Elle relate enfin que Me [M] refusait qu'elle s'occupe de la gestion des ressources humaines du département alors qu'elle aurait souhaité s'y impliquer. Elle produit deux courriels qu'elle a adressés à Me [M] les 12 et 18 janvier 2017 pour lui demander s'il était toujours d'accord pour qu'elle s'occupe, comme avant son congé de maternité, des aspects recrutement pour PCS en coordination avec les managers (pièces 15 et 16) et le document récapitulatif de son activité FY 2016-2017 qu'elle a adressé à M. [C] en vue de son entretien dans lequel elle relate que "[S] n'a pas souhaité que je reprenne la gestion recrutement et RH pour PCS à mon retour de congé de maternité" (pièce 17).

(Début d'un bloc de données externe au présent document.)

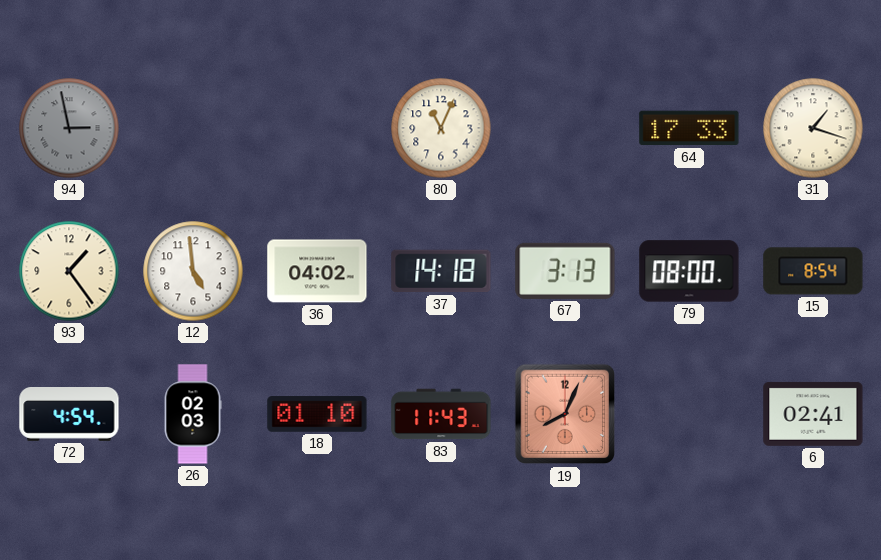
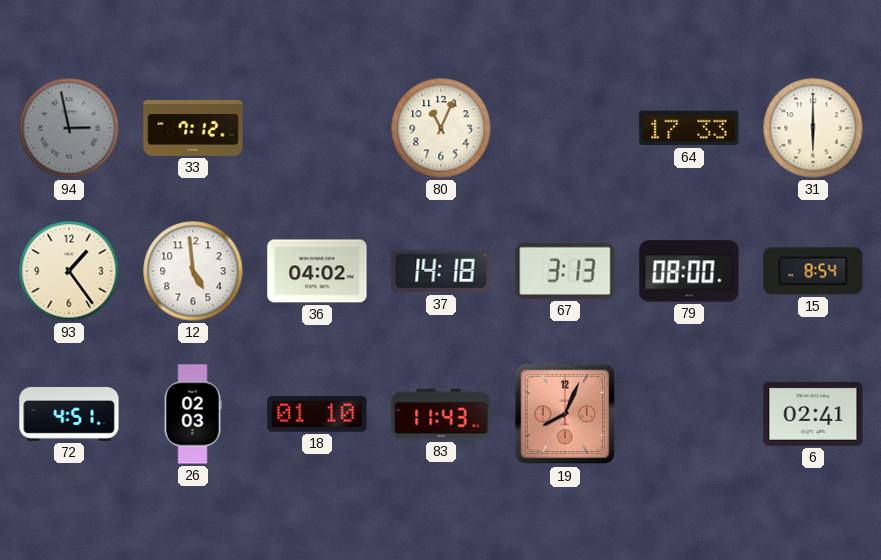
33: none -> 7:12
31: 1:18 -> 6:00
72: 4:54 -> 4:51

- la décision de la licencier à l'issue de son troisième congé de maternité alors qu'elle atteignait les objectifs qui lui avaient été fixés en terme de production et de facturation au prorata de la durée de l'exercice écoulé, qu'elle avait un taux de chargeabilité au-dessus de la moyenne des personnes ayant le même grade de directeur associé, une chargeabilité supérieure à la moyenne de l'ensemble du groupe PCS et une facturation au même niveau que l'un des associés de son département.

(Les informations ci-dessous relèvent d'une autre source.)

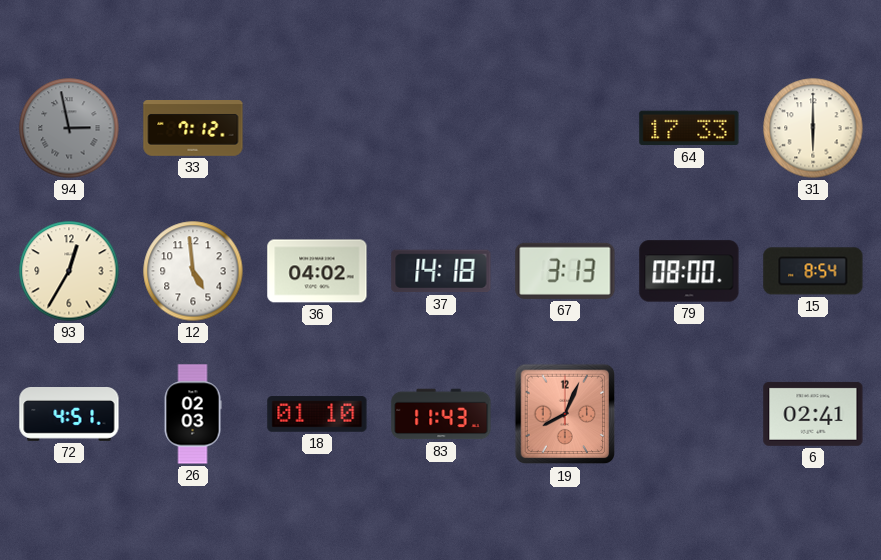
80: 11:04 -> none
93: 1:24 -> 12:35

Il ressort des résultats individuels des membres de la société qu'elle produit en pièce 28, non pas qu'elle avait un taux de chargeabilité au dessus de la moyenne des autres directeurs associés mais que son taux de chargeabilité n'était pas le plus mauvais.
Sont ainsi matériellement établis des faits qui, pris dans leur ensemble, permettent de présumer l'existence d'une discrimination à raison de la grossesse.

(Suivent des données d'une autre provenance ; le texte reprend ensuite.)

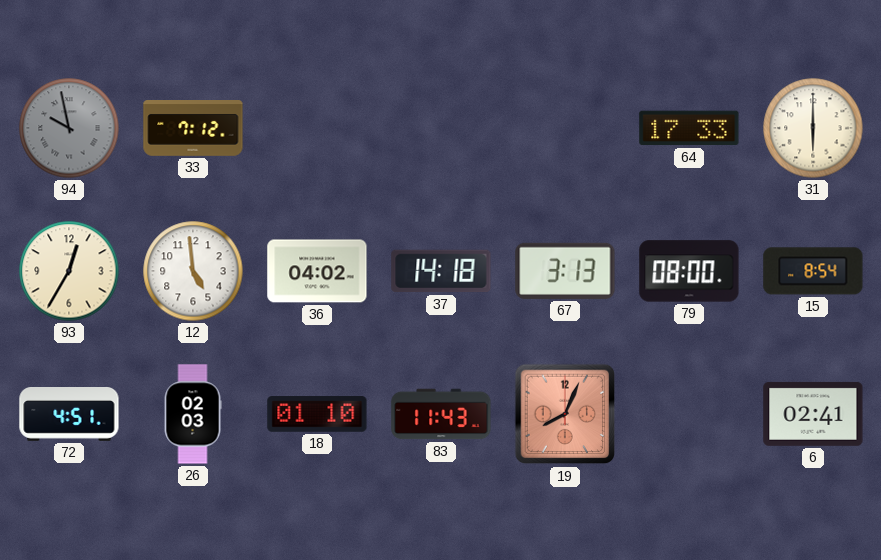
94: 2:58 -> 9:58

Pour prouver que les agissements invoqués ne sont pas constitutifs d'une discrimination et que ses décisions sont justifiées par des éléments objectifs étrangers à toute discrimination, l'employeur expose et produit :
- que Mme [O] n'a jamais protesté au titre d'une discrimination pendant toute la durée de sa collaboration, qu'elle a toujours été en mesure d'assurer des missions dans son domaine de prédilection et de pouvoir démontrer ses capacités, que le cabinet lui a donné l'opportunité de revenir après son départ dans un autre cabinet et qu'elle a bénéficié à son arrivée de primes.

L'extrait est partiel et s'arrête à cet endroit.